__Your instructions__: The data shown below should all be retyped exactly.

__Data supplied__:
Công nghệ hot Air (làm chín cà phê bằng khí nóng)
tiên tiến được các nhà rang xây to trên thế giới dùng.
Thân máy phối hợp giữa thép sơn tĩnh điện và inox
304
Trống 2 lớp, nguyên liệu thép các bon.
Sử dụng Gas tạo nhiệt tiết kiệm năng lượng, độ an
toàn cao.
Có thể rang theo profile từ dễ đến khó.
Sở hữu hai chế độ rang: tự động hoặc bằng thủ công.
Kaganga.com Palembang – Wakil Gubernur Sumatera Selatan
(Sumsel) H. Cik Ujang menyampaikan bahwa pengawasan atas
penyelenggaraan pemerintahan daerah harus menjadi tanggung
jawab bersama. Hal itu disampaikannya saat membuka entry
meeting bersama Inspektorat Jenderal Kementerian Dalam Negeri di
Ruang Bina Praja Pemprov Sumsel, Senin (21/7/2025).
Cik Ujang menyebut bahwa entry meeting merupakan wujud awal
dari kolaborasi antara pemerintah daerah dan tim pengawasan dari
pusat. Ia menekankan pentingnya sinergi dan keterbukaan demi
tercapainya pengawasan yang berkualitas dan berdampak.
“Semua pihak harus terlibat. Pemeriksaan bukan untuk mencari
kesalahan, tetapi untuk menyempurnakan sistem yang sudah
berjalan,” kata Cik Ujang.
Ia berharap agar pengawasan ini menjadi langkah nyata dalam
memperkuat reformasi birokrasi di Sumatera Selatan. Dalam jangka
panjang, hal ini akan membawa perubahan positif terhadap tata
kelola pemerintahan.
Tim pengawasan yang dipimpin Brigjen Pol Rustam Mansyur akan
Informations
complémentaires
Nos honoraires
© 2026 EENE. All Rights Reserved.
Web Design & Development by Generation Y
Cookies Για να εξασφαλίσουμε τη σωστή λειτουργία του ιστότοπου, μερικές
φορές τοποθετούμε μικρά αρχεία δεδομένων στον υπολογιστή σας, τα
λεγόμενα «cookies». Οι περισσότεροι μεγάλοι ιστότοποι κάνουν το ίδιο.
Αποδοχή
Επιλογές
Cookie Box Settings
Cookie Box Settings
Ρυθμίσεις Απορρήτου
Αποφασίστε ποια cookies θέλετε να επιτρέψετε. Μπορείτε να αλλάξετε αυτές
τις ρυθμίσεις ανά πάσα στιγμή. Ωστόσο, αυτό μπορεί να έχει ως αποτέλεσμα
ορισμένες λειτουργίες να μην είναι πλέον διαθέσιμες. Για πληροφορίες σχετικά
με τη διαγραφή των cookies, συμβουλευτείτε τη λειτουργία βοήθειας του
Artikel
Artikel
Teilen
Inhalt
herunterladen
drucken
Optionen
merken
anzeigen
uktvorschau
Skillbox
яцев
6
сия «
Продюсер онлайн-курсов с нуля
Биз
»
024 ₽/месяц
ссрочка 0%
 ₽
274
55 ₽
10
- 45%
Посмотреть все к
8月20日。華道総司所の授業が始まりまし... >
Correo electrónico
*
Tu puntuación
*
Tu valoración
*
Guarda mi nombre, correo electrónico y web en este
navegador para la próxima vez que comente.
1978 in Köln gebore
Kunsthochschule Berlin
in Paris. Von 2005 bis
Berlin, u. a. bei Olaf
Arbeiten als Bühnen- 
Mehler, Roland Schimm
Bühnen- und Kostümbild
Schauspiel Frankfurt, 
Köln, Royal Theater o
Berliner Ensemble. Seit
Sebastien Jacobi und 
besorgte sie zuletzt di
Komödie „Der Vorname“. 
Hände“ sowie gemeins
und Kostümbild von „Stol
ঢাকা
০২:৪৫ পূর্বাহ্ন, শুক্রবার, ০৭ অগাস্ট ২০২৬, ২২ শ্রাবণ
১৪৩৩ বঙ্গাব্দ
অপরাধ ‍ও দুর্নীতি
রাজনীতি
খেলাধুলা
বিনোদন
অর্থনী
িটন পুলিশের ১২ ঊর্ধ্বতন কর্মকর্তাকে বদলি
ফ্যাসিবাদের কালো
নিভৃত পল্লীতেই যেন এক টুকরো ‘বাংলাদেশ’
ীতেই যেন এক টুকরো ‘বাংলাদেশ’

__Exercise solution__:
Công nghệ hot Air (làm chín cà phê bằng khí nóng)
tiên tiến được các nhà rang xây to trên thế giới dùng.
Thân máy phối hợp giữa thép sơn tĩnh điện và inox
304
Trống 2 lớp, nguyên liệu thép các bon.
Sử dụng Gas tạo nhiệt tiết kiệm năng lượng, độ an
toàn cao.
Có thể rang theo profile từ dễ đến khó.
Sở hữu hai chế độ rang: tự động hoặc bằng thủ công.
Kaganga.com Palembang – Wakil Gubernur Sumatera Selatan
(Sumsel) H. Cik Ujang menyampaikan bahwa pengawasan atas
penyelenggaraan pemerintahan daerah harus menjadi tanggung
jawab bersama. Hal itu disampaikannya saat membuka entry
meeting bersama Inspektorat Jenderal Kementerian Dalam Negeri di
Ruang Bina Praja Pemprov Sumsel, Senin (21/7/2025).
Cik Ujang menyebut bahwa entry meeting merupakan wujud awal
dari kolaborasi antara pemerintah daerah dan tim pengawasan dari
pusat. Ia menekankan pentingnya sinergi dan keterbukaan demi
tercapainya pengawasan yang berkualitas dan berdampak.
“Semua pihak harus terlibat. Pemeriksaan bukan untuk mencari
kesalahan, tetapi untuk menyempurnakan sistem yang sudah
berjalan,” kata Cik Ujang.
Ia berharap agar pengawasan ini menjadi langkah nyata dalam
memperkuat reformasi birokrasi di Sumatera Selatan. Dalam jangka
panjang, hal ini akan membawa perubahan positif terhadap tata
kelola pemerintahan.
Tim pengawasan yang dipimpin Brigjen Pol Rustam Mansyur akan
Informations
complémentaires
Nos honoraires
© 2026 EENE. All Rights Reserved.
Web Design & Development by Generation Y
Cookies Για να εξασφαλίσουμε τη σωστή λειτουργία του ιστότοπου, μερικές
φορές τοποθετούμε μικρά αρχεία δεδομένων στον υπολογιστή σας, τα
λεγόμενα «cookies». Οι περισσότεροι μεγάλοι ιστότοποι κάνουν το ίδιο.
Αποδοχή
Επιλογές
Cookie Box Settings
Cookie Box Settings
Ρυθμίσεις Απορρήτου
Αποφασίστε ποια cookies θέλετε να επιτρέψετε. Μπορείτε να αλλάξετε αυτές
τις ρυθμίσεις ανά πάσα στιγμή. Ωστόσο, αυτό μπορεί να έχει ως αποτέλεσμα
ορισμένες λειτουργίες να μην είναι πλέον διαθέσιμες. Για πληροφορίες σχετικά
με τη διαγραφή των cookies, συμβουλευτείτε τη λειτουργία βοήθειας του
Artikel
Artikel
Teilen
Inhalt
herunterladen
drucken
Optionen
merken
anzeigen
uktvorschau
Skillbox
яцев
6
сия «
Продюсер онлайн-курсов с нуля
Биз
»
024 ₽/месяц
ссрочка 0%
 ₽
274
55 ₽
10
- 45%
Посмотреть все к
8月20日。華道総司所の授業が始まりまし... >
Correo electrónico
*
Tu puntuación
*
Tu valoración
*
Guarda mi nombre, correo electrónico y web en este
navegador para la próxima vez que comente.
1978 in Köln gebore
Kunsthochschule Berlin
in Paris. Von 2005 bis
Berlin, u. a. bei Olaf
Arbeiten als Bühnen- 
Mehler, Roland Schimm
Bühnen- und Kostümbild
Schauspiel Frankfurt, 
Köln, Royal Theater o
Berliner Ensemble. Seit
Sebastien Jacobi und 
besorgte sie zuletzt di
Komödie „Der Vorname“. 
Hände“ sowie gemeins
und Kostümbild von „Stol
ঢাকা
০২:৪৫ পূর্বাহ্ন, শুক্রবার, ০৭ অগাস্ট ২০২৬, ২২ শ্রাবণ
১৪৩৩ বঙ্গাব্দ
অপরাধ ‍ও দুর্নীতি
রাজনীতি
খেলাধুলা
বিনোদন
অর্থনী
িটন পুলিশের ১২ ঊর্ধ্বতন কর্মকর্তাকে বদলি
ফ্যাসিবাদের কালো
নিভৃত পল্লীতেই যেন এক টুকরো ‘বাংলাদেশ’
ীতেই যেন এক টুকরো ‘বাংলাদেশ’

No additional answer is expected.